Future of Wesleyan's DKE frat in hands of judge

The future of a fraternity at Wesleyan University will be in the hands of a judge Wednesday.

University officials are requiring the frat to admit women and provide housing for them, and frat members are accusing the school of discrimination.

There are just two fraternities and one sorority on campus, reports CBS News' Adriana Diaz. Only 4 percent of the student body participates in Greek life -- and that number could soon be smaller.

The university plans to shut down Delta Kappa Epsilon's frat house because it says members did not comply with a new school directive to include women.

"I think it's a really tragic loss for the campus, but also for my brothers," said the fraternity's vice president, Will Croughan.

The liberal arts school is forcing residential fraternities to go co-ed, after a string of sexual assault charges on campus.

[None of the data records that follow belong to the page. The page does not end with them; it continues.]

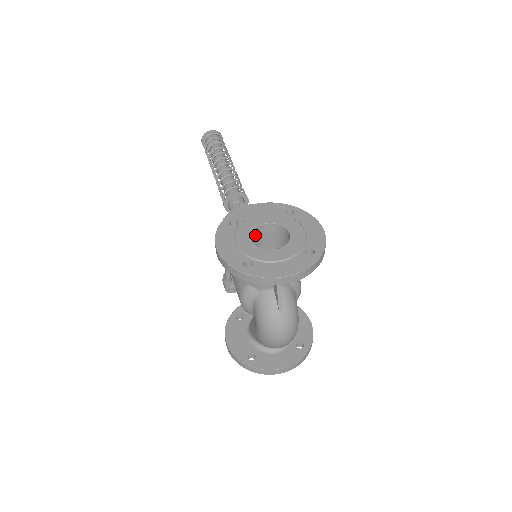
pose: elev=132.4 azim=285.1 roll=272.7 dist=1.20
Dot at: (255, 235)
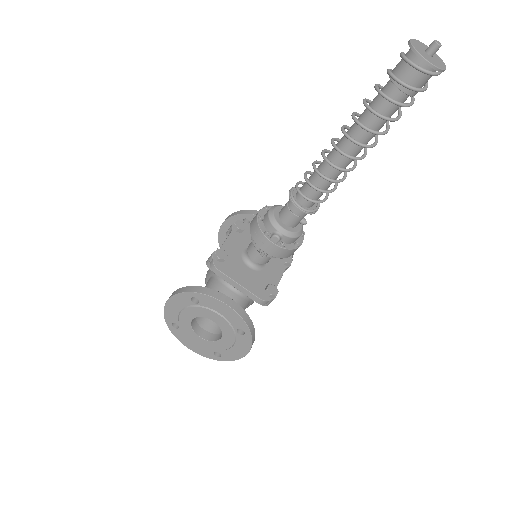
Dot at: occluded
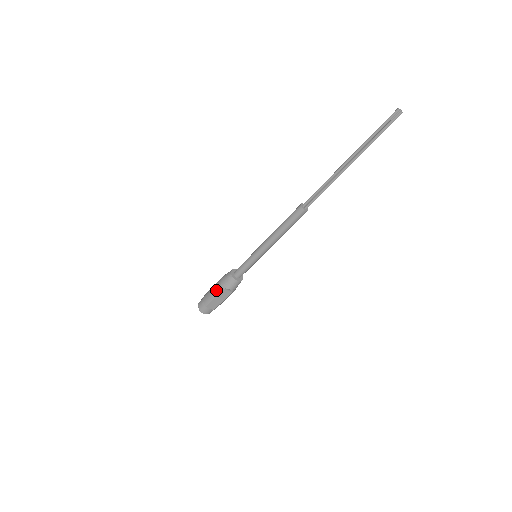
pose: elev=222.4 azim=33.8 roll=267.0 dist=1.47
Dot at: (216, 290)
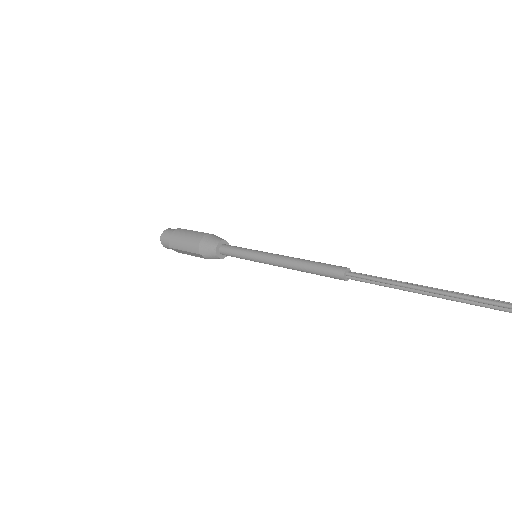
Dot at: (190, 247)
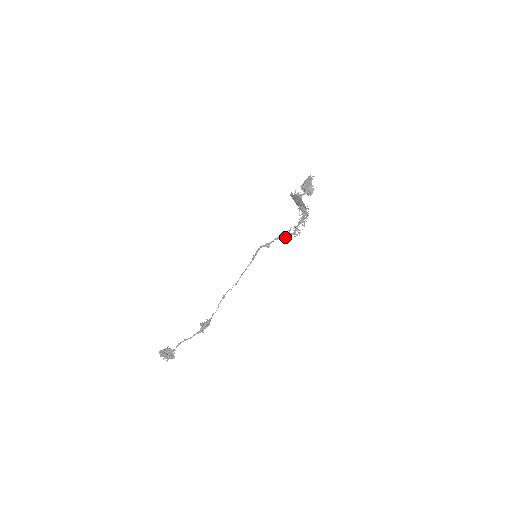
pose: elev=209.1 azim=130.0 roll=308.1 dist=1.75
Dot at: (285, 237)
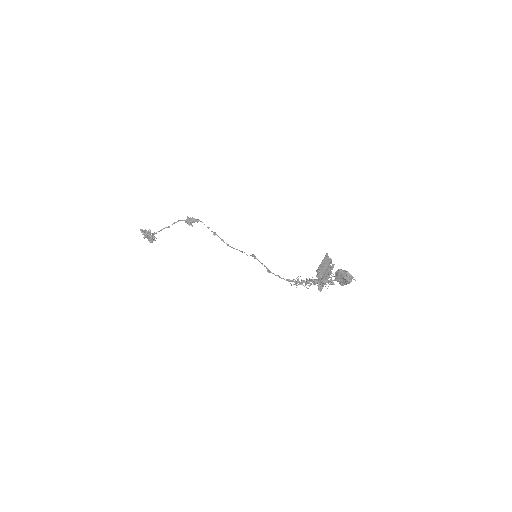
Dot at: (290, 283)
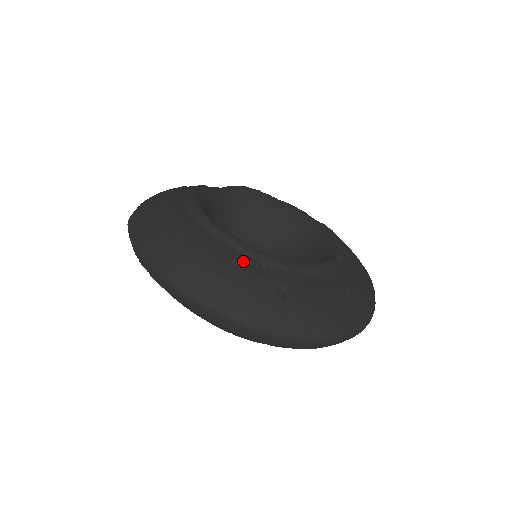
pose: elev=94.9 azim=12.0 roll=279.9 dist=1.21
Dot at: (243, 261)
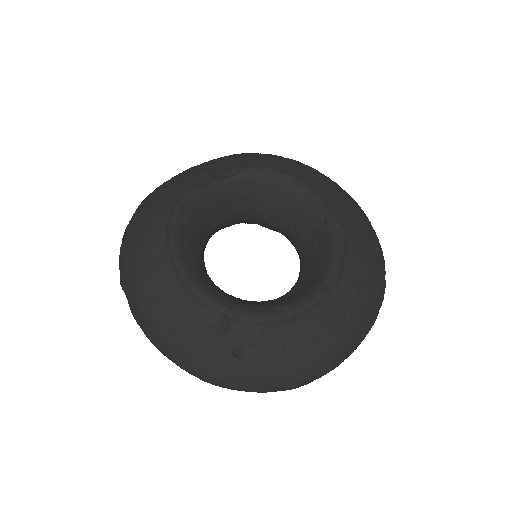
Dot at: (202, 319)
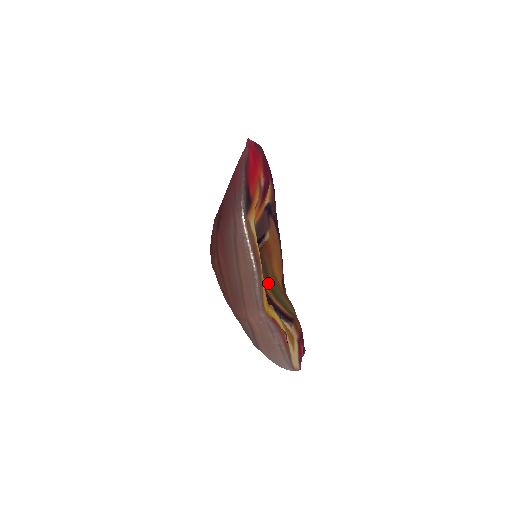
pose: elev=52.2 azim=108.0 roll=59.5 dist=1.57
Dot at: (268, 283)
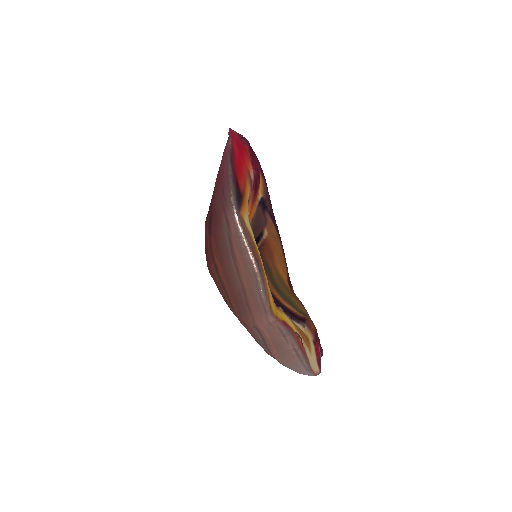
Dot at: (273, 284)
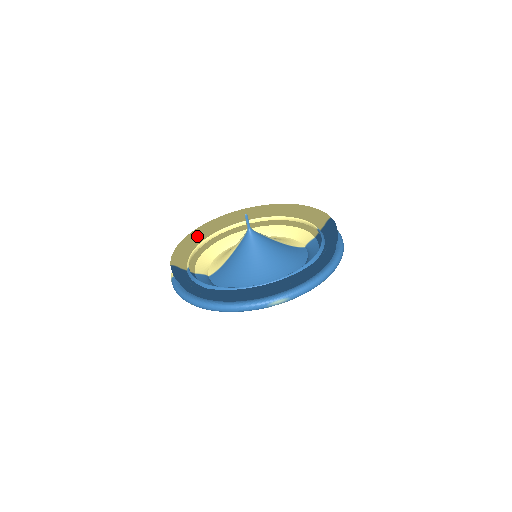
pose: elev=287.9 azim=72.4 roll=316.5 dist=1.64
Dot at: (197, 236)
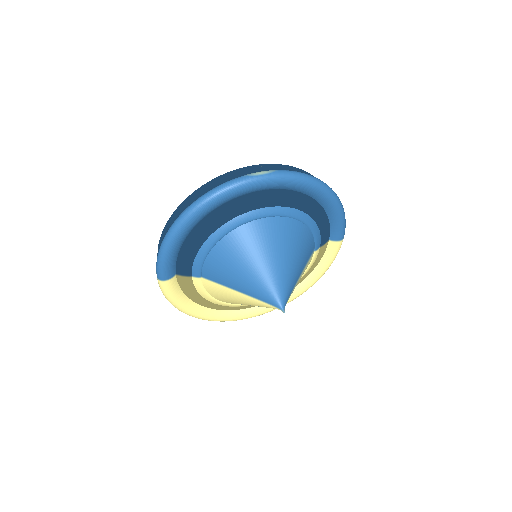
Dot at: occluded
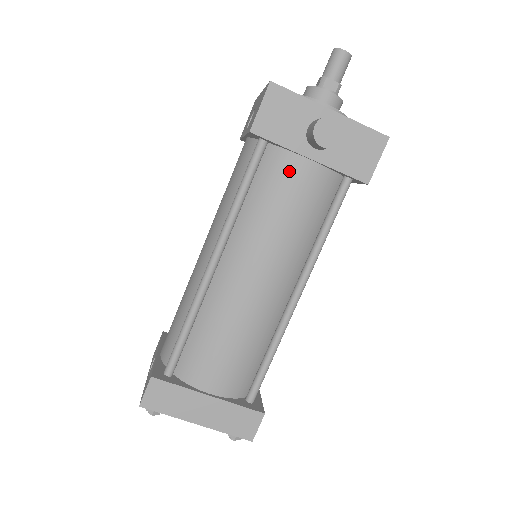
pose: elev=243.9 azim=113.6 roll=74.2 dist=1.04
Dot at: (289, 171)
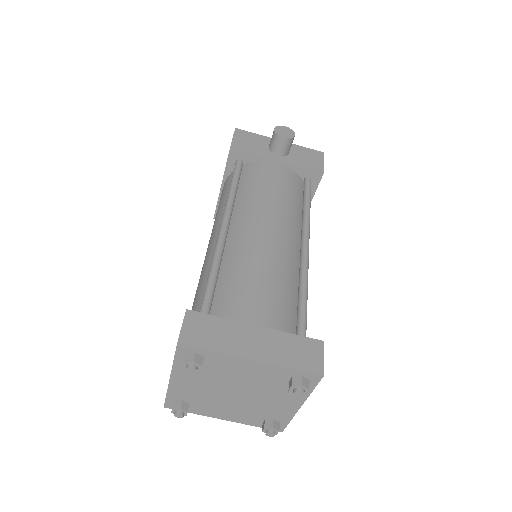
Dot at: (265, 169)
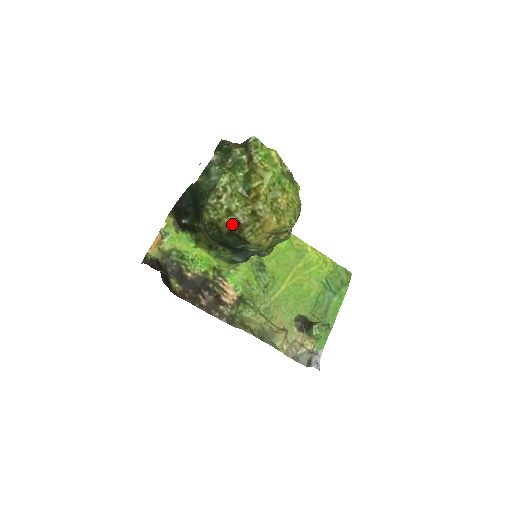
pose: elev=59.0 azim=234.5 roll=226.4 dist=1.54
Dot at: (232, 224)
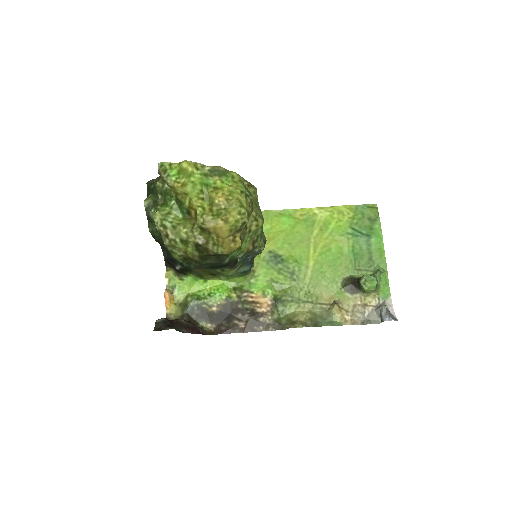
Dot at: (196, 250)
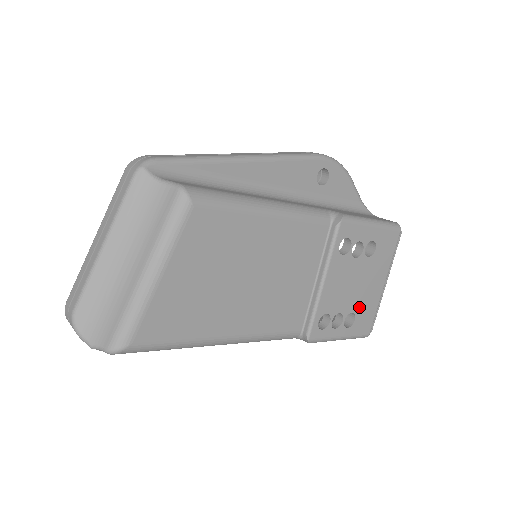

In September, Wesleyan President Michael Roth said that if fraternities wanted to keep their on-campus housing, they needed to start admitting women.

In a letter he wrote, "Women as well as men must be full members and well-represented in the body and leadership of the organization."

Later, the university relaxed its request asking that fraternity housing be open to females.

DKE is the only all-male fraternity left on a campus that prides itself on being progressive. Even some of the bathrooms say they're open to anyone regardless of gender identity or expression.

"We are the minority on a campus like this...A lot of us are blue collar guys, you know, we're on sports teams," Croughan said.

"We're not advocating for like fraternities or for white men to not be able to hang out together," sophomore Abby Cunniff said. "We're just saying the structures of fraternities have a lot of resources."

Resources the school wants available to all students.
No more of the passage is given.